Listed entries:
______________________________

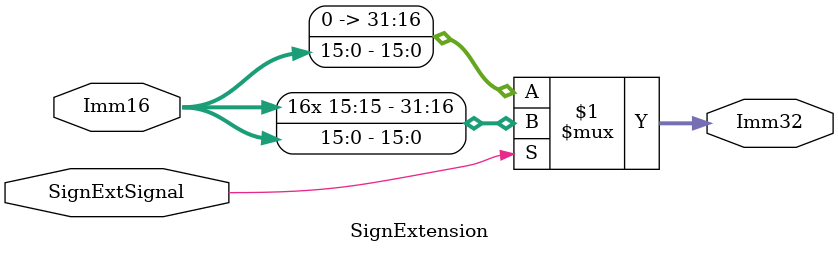
<source format=v>


module SignExtension(
    input[15:0] Imm16,
    input SignExtSignal,
    output[31:0] Imm32
    );
    //sign or zero
    assign Imm32 = (SignExtSignal) ? {{16{ Imm16[15] }},Imm16} : {16'd0,Imm16};
    
endmodule

</source>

______________________________

The task: The records must be restated word for word, apart from any images.

Written solution:
<source format=v>


module SignExtension(
    input[15:0] Imm16,
    input SignExtSignal,
    output[31:0] Imm32
    );
    //sign or zero
    assign Imm32 = (SignExtSignal) ? {{16{ Imm16[15] }},Imm16} : {16'd0,Imm16};
    
endmodule

</source>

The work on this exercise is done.